IRA FLATOW: Could this theoretically, this kind of treatment, be used for other inflammatory diseases like arthritis or autoimmune diseases?
MARTIN FUSSENEGGER: Yes, exactly. The principle is kind of generic, because we could exchange the sensor capacity of these designer cells. Instead of just sensing the two cytokines that are so specific for psoriasis, we would exchange them to send some molecules for other autoimmune diseases. And then, again, the processing capacity could be the same. And in case we needed to produce anti-inflammatory proteins, this could all go into the same concept and could also be designed for other auto-inflammatory diseases and autoimmune diseases.
IRA FLATOW: This is a long process.
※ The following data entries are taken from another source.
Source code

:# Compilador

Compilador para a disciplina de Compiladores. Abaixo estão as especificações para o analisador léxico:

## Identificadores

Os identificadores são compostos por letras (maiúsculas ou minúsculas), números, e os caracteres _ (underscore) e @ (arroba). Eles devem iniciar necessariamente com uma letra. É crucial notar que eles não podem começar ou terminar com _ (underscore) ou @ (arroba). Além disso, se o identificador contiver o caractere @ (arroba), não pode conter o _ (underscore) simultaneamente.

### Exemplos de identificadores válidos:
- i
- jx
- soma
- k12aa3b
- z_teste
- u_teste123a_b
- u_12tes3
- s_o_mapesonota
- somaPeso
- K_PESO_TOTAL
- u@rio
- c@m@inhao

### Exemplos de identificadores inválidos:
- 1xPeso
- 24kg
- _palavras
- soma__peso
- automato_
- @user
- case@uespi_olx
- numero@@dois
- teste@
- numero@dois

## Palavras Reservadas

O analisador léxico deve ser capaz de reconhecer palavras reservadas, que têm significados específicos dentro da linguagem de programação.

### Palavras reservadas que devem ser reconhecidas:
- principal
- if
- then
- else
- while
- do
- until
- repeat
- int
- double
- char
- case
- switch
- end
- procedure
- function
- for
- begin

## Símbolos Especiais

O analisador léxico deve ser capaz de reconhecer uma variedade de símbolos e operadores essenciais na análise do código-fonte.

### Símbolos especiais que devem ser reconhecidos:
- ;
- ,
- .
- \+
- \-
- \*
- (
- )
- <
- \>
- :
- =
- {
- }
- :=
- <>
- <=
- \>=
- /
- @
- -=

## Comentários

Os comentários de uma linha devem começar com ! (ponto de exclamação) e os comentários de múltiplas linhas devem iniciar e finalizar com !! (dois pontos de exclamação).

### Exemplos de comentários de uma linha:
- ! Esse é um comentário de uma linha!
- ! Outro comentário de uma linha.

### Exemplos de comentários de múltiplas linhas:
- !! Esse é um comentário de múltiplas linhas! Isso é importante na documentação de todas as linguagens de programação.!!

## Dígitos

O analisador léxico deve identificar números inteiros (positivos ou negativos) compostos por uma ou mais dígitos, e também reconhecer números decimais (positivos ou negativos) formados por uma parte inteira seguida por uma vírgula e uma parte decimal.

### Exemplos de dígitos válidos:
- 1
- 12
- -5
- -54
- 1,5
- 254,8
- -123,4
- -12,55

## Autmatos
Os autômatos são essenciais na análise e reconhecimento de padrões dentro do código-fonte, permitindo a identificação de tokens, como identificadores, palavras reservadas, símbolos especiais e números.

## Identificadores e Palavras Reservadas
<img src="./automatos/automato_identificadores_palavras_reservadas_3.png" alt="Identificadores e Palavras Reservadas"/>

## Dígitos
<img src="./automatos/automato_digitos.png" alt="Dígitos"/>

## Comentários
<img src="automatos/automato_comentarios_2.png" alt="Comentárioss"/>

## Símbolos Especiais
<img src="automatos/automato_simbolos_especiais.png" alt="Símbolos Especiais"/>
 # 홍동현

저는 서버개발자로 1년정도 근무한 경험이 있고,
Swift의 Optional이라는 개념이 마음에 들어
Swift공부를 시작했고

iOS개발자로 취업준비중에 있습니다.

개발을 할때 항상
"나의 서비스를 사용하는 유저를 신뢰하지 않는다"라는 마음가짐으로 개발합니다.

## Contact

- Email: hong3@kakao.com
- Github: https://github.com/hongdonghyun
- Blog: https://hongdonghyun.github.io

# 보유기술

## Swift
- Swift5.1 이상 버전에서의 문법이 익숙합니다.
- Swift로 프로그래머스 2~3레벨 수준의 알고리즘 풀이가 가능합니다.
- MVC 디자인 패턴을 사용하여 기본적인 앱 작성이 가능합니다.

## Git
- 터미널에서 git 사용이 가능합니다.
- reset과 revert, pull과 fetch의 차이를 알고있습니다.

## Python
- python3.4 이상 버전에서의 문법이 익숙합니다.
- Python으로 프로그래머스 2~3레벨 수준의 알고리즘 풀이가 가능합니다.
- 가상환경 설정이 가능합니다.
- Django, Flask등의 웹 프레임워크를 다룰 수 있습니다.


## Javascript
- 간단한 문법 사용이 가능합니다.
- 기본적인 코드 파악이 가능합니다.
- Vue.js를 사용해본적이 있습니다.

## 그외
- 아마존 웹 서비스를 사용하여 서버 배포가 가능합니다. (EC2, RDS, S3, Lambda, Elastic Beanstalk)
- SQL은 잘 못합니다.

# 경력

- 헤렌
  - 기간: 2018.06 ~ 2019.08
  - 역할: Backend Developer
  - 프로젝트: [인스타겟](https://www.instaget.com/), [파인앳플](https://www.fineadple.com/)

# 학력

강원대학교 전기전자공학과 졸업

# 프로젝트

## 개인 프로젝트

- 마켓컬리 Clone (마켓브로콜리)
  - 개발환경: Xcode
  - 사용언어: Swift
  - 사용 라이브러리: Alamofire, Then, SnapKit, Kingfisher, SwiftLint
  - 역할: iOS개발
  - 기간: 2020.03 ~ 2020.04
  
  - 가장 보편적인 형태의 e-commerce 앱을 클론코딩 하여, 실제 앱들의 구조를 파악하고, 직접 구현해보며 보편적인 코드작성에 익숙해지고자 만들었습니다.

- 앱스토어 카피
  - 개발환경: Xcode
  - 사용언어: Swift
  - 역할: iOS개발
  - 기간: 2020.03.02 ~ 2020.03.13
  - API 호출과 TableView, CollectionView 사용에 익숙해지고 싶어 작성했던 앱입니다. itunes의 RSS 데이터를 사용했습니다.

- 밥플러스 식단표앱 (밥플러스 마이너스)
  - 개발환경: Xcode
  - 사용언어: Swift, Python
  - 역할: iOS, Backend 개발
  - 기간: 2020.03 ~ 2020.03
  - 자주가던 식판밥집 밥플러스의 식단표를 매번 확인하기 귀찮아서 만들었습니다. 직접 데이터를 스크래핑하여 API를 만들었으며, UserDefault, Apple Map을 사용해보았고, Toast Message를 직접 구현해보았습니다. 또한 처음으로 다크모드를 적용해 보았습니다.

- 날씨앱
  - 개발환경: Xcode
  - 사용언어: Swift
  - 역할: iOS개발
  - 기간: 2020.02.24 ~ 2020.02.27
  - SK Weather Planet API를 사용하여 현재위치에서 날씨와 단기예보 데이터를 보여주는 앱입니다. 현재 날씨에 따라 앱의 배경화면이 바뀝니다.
When we talk about cures or treatments, people who have the diseases, or everybody knows somebody who knows somebody who has something like this, they said, when can I have this. You’re talking about years from now, right?
MARTIN FUSSENEGGER: Yeah. I think this will certainly take 10 years from now on. And this may be a disappointment for some. But I think it’s very important.
This is a completely new treatment strategy which has not been tested before. And safety’s always first. We don’t want to rush this on the market at the risk of harming the patients.
We would like to offer a new treatment concept for psoriasis and beyond. And this needs to be carefully tested according to the rules. And I believe we’re getting there, but it’s not an immediate product that people can expect in the next two, three years. I think this will take 10 years.
IRA FLATOW: Well, Dr Fussenegger, we wish you good luck. And we’ll hope to follow this along with you. Martin Fussenegger, professor of biotechnology and bioengineering at the Swiss Federal Institute of Technology. That’s in Zurich, Switzerland.